● DOCUMENT:

Broaching a blind keyway with an inserted tool
By Alan Richter
Being able to broach a blind keyway while keeping the part on the same CNC machine tool used to perform the other machining operations provides a significant improvement in setup, reliability and accuracy, compared to moving the part to a dedicated broaching machine.
That’s according to Kevin Sanieski, CNC tooling system lead for The duMONT Co. LLC, Greenfield, Mass. One effective method is to use broaches that accept inserts, and the toolmaker offers those in its Minute Man line for application on CNC lathes and machining centers.
Minute Man broaches from duMONT accept keyway inserts, as well as slotting and special inserts,
for application on CNC lathes and machining centers. Image courtesy of duMONT.
“You can basically run them in any lathe or milling machine,” Sanieski said. “Obviously, the bigger and more rigid the machine, the better the tools will operate.”
Inserts are available to produce blind-keyway widths from 3/32″ to ¾” and from 2mm to 25mm.
The challenge when applying this type of tool is that if a user cuts a blind keyway, simply retracts the tool from the cut and then continues to broach, the chips continue to build up at the bottom of the keyway and the insert inevitably becomes damaged, Sanieski explained. Therefore, the company provides a CNC program with its keyway broaching system that promotes continuous tool movement and cutting while eliminating the need to manually clear chips.
“Specifically, in the blind-keyway situation, you didn’t really have an option before CNC systems came along,” he said. “We have found that ramping that tool out at a 45° angle, or thereabouts, helps keep that insert intact and clears the chip out of the way.”
CNC Broach Tool offers indexable-insert tools for broaching blind keyways. The tools have setscrews
on the side, but the inserts are open face. Image courtesy of CNC Broach Tool.
Sanieski added that the broaching system is not only suitable for generating keyways but also splines, squares, hexes and other internal and external features. “Anything you can think of, we can match a profile.”
A Different Approach
John Gardner, owner of CNC Broach Tool LLC, Marina Del Rey, Calif., agreed that users can ramp, or taper, an indexable-insert broach out of a blind keyway when broaching it, but maintains that the programming required to do so is difficult to perform. In addition, the design of the broaching tool CNC Broach Tool offers isn’t well-suited for ramping out of the cut.
When broaching on a lathe, the workpiece is positioned horizontally and gravity causes chips to fall down and away. Not so when broaching on a mill. With a mill, Gardner recommends creating a cross-hole, groove or notch relief in the part—an open area to push the chips into. The relief area needs to be large enough that coolant doesn’t simply flush and pack the chips into it, however. If the relief area is not large enough, the tool will pound into those packaged chips and potentially cause a crash, he said, adding that coolant flushes the chips right through a cross-hole and avoids that.
“We want to have enough relief space so you’re not pounding chips in there,” Gardner said. “That’s the ultimate goal for blind-keyway broaching.”
The duMONT Minute Man tooling system allows users to broach through and blind keyways,
keyways in a tapered bore and shaped or splined holes. Image courtesy of duMONT.

● RECORDED DATA:
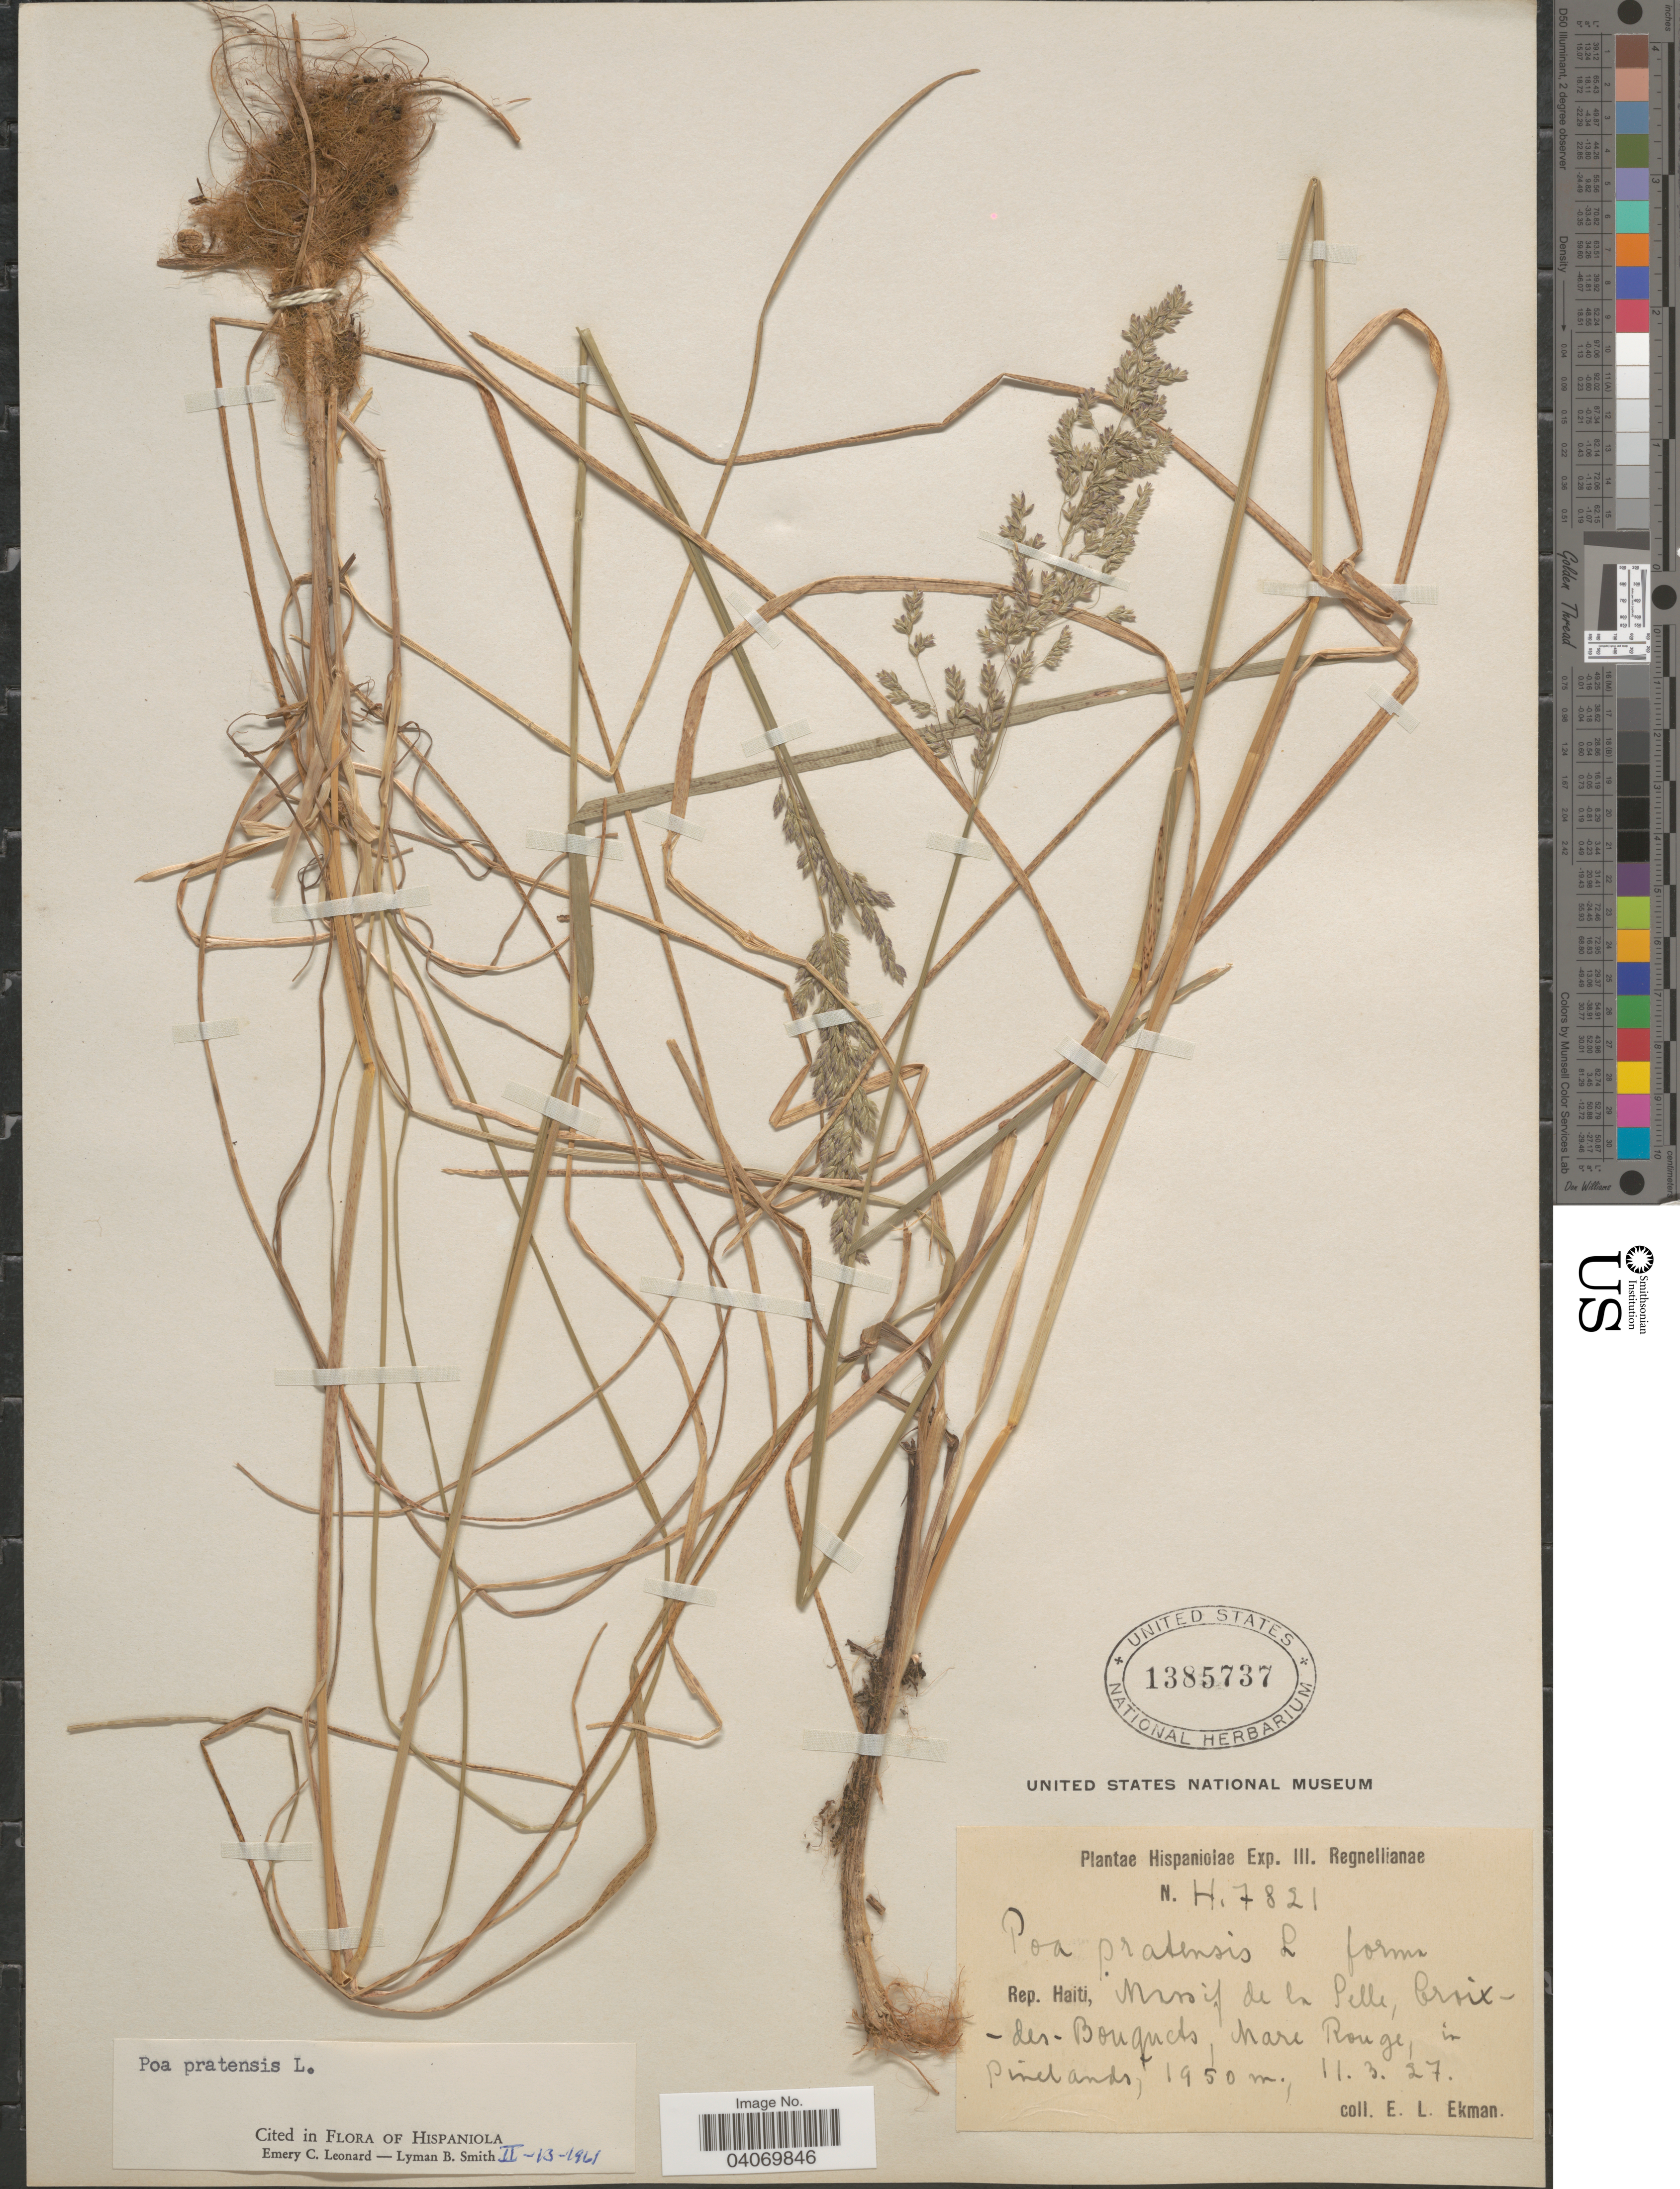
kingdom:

● TO DO:
• 1. Say whether each statement agrees with the article on broaching blind keyways. Answer yes or no for each, and quote the words of the article that decide it.
(a) Inserts can produce blind-keyway widths from 2mm to 25mm.
(b) Gardner holds that the programming needed to ramp a broach out of a blind keyway is easy to do.
(c) When broaching on a mill, gravity causes chips to fall down and away.
• 2. Reproduce the article on broaching blind keyways word for word, from "The duMONT Minute" to "holes. Image courtesy of duMONT.".
The lines are not needed for this work.

● COMPLETED EXERCISE:
• 1.
(a) Yes: "Inserts are available to produce blind-keyway widths from 3/32″ to ¾” and from 2mm to 25mm."
(b) No: "maintains that the programming required to do so is difficult to perform."
(c) No: "When broaching on a lathe, the workpiece is positioned horizontally and gravity causes chips to fall down and away. Not so when broaching on a mill."

• 2.
The duMONT Minute Man tooling system allows users to broach through and blind keyways,
keyways in a tapered bore and shaped or splined holes. Image courtesy of duMONT.